By decision of the prosecutor, you can be presented to the court to be judged right after police custody. You can refuse to be judged right away, which has to be granted to you. It is a procedure sometimes used in the Meuse that leads to greater risks of going through prison.
• In most cases, it is best to refuse to be judged immediately because sentences in immediate trials are above average. If you refuse, your trial will take place 2 to 6 weeks later, which will allow you to prepare a defense. You then appear to the judge of freedom and detention (JLD in french), whom will decide of a potential judicial supervision or a pre-tial detention.
On certain procedures (notably Immediate Trial) you may have risks of judicial supervision or pre-trial detention. The judicial review is composed of obligations (attendance at the police station, etc.) and/or prohibitions (from territory, from contacting other people, etc.).
Prosecutors, investigating judges or JLDs base their decisions on the documents you present to them to 1) prove your identity, 2) your domicile (contract or administrative document in your name and at an electricity, gaz or phone address, rent receipt, rental agreement, accommodation certificate…) and 3) of
your integration into society (employment contract, student card, promise of employment, associative activity, responsibility for children or people in a dependent situation) preferably who are less than 4 months old. These documents are called representation guarantees.
• It is useful to have thought in advance (at least before going to a demo or an action) about the documents you want to be able to present, and to give them to a trusted person (ideally not likely to be arrested at the same time as you) or on an online medium whose codes you can provide to the lawyer.

Material drawn from a dataset:

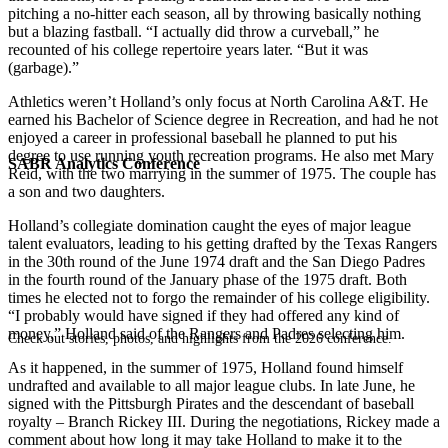
pitching a no-hitter each season, all by throwing basically nothing
but a blazing fastball. “I actually did throw a curveball,” he
recounted of his college repertoire years later. “But it was
(garbage).”
Athletics weren’t Holland’s only focus at North Carolina A&T. He
earned his Bachelor of Science degree in Recreation, and had he not
enjoyed a career in professional baseball he planned to put his
degree to use running youth recreation programs. He also met Mary
SABR Analytics Conference
Reid, with the two marrying in the summer of 1975. The couple has
a son and two daughters.
Holland’s collegiate domination caught the eyes of major league
talent evaluators, leading to his getting drafted by the Texas Rangers
in the 30th round of the June 1974 draft and the San Diego Padres
in the fourth round of the January phase of the 1975 draft. Both
times he elected not to forgo the remainder of his college eligibility.
“I probably would have signed if they had offered any kind of
money,” Holland said of the Rangers and Padres selecting him.
Check out stories, photos, and highlights from the 2026 conference.
As it happened, in the summer of 1975, Holland found himself
undrafted and available to all major league clubs. In late June, he
signed with the Pittsburgh Pirates and the descendant of baseball
royalty – Branch Rickey III. During the negotiations, Rickey made a
comment about how long it may take Holland to make it to the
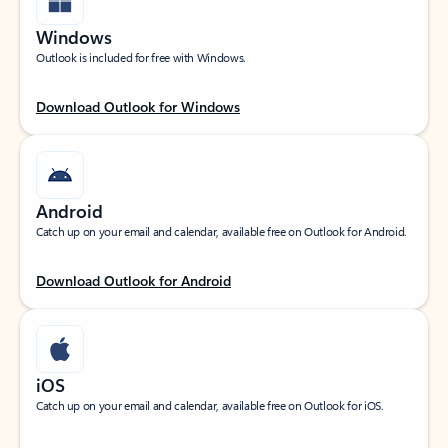
Windows
Outlook is included for free with Windows.
Download Outlook for Windows
Android
Catch up on your email and calendar, available free on Outlook for Android.
Download Outlook for Android
iOS
Catch up on your email and calendar, available free on Outlook for iOS.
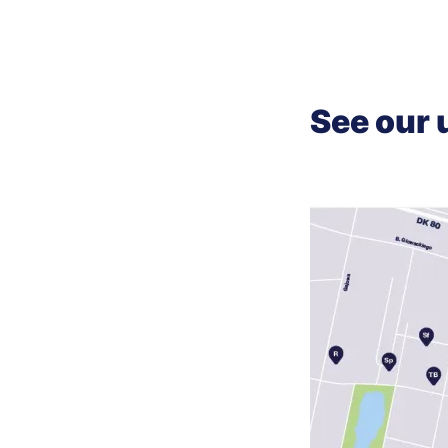
See our 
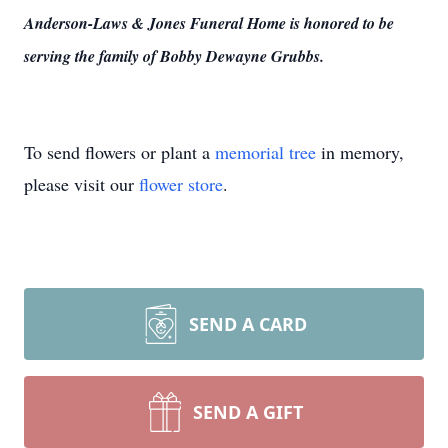
Anderson-Laws & Jones Funeral Home is honored to be
serving the family of Bobby Dewayne Grubbs.
To send flowers or plant a
memorial tree
in memory,
please visit our
flower store
.
SEND A CARD
SEND A GIFT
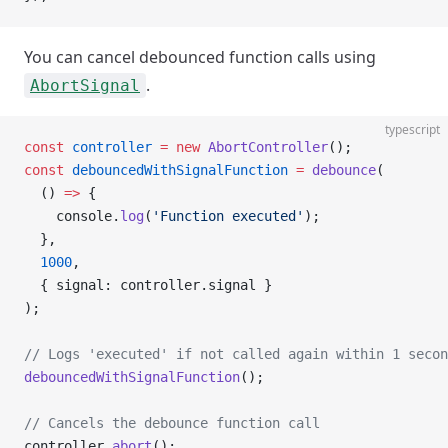
You can cancel debounced function calls using
.
AbortSignal
typescript
const
 controller
 =
 new
 AbortController
();
const
 debouncedWithSignalFunction
 =
 debounce
(
  () 
=>
 {
    console.
log
(
'Function executed'
);
  },
  1000
,
  { signal: controller.signal }
);
// Logs 'executed' if not called again within 1 secon
debouncedWithSignalFunction
();
// Cancels the debounce function call
controller.
abort
();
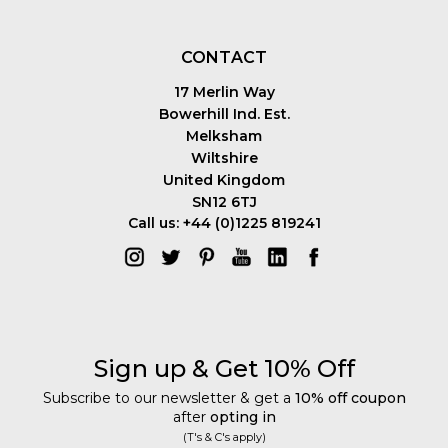
CONTACT
17 Merlin Way
Bowerhill Ind. Est.
Melksham
Wiltshire
United Kingdom
SN12 6TJ
Call us: +44 (0)1225 819241
Sign up & Get 10% Off
Subscribe to our newsletter & get a
10% off coupon
after
opting in
(T's & C's apply)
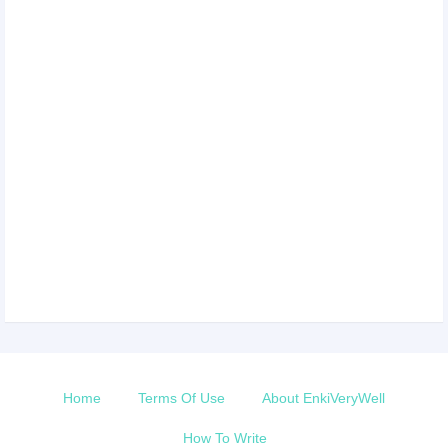
Home
Terms Of Use
About EnkiVeryWell
How To Write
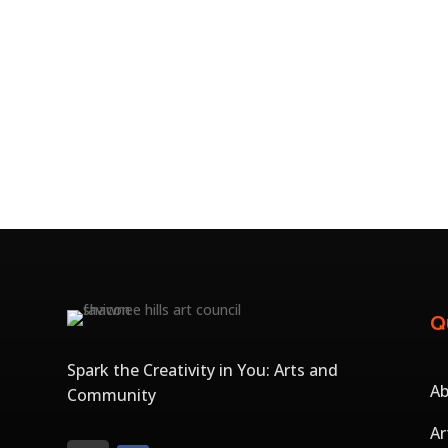
Q
Spark the Creativity in You: Arts and
A
Community
Ar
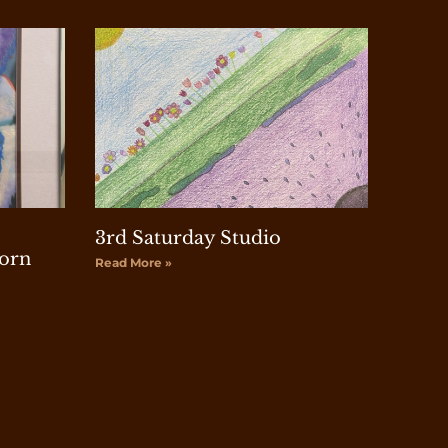
3rd Saturday Studio
orn
Read More »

**REQUIRED ACTION A:** Transcribe the stretch of the passage on immediate trials from "Prosecutors, investigating judges" through "called representation guarantees.".
**REQUIRED ACTION B:** According to the passage on immediate trials, why is it usually best to refuse to be judged right away? Answer in one to three sentences.

**ANSWER AREA A:**
Prosecutors, investigating judges or JLDs base their decisions on the documents you present to them to 1) prove your identity, 2) your domicile (contract or administrative document in your name and at an electricity, gaz or phone address, rent receipt, rental agreement, accommodation certificate…) and 3) of
your integration into society (employment contract, student card, promise of employment, associative activity, responsibility for children or people in a dependent situation) preferably who are less than 4 months old. These documents are called representation guarantees.

**ANSWER AREA B:** Sentences handed down in immediate trials are above average. Refusing also moves the trial 2 to 6 weeks later, which gives time to prepare a defense.